The way I learnt scales was from a book, but I'd only be able to look at them for so long and then I'd have to play them by memory.

Just one question, how does reading scales from a book help sight reading? I would imagine that constantly playing new music would help with sight reading. And being in an ensemble group in itself would be helpful.


----------



## LordBlackudder

makes sense


----------



## Jaws

Playing scales, scale patterns and arpeggios from the music helps to internalise fingerings of read patterns so that when scanning music people recognise groups of patterns when they read them and don't have think about fingerings. This doesn't work unless all scale patterns are read, because it is speed of recognition that you are after for successful sight reading.


----------



## MaestroViolinist

Mm, I guess, but that's not going to help with all the sections inbetween. I still say just constantly playing new pieces would be just as good. Also when you sight read there are certain things you should do first, like look at the key signature, time signature, look through the whole thing, notice any sections that look harder and quietly play them on your instrument. Change any fingerings that you don't like. Stuff like that. Scales aren't going to help if there's a little section in the middle of it with jumps all over the place. 

I must admit though, arpeggios are good thing, because you will find them everywhere in music, but not exactly a plain scale.

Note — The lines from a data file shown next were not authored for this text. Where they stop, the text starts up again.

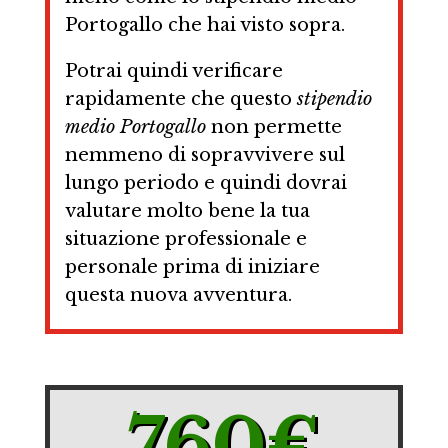
Portogallo che hai visto sopra.
Potrai quindi verificare
rapidamente che questo
stipendio
medio Portogallo
non permette
nemmeno di sopravvivere sul
lungo periodo e quindi dovrai
valutare molto bene la tua
situazione professionale e
personale prima di iniziare
questa nuova avventura.
760€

Also, studies are just as good.


----------



## Jaws

I have a book of scales and scale exercises that has about 28 pages of scales. This may not sound a lot but each scale and scale exercise is written in one key. When I practise them I add the key signatures. What is brilliant about them is that they don't all start on the key note of the scale. I am a really good sight reader. I sight read music in sections not bars. I don't read every individual note just large groups of notes. I don't have to think about fingerings when I am sight reading, because I have done so many fingering patterns in scales and studies. Because of the scales and studies, I can also sight read all dynamics,and the phrasing.


----------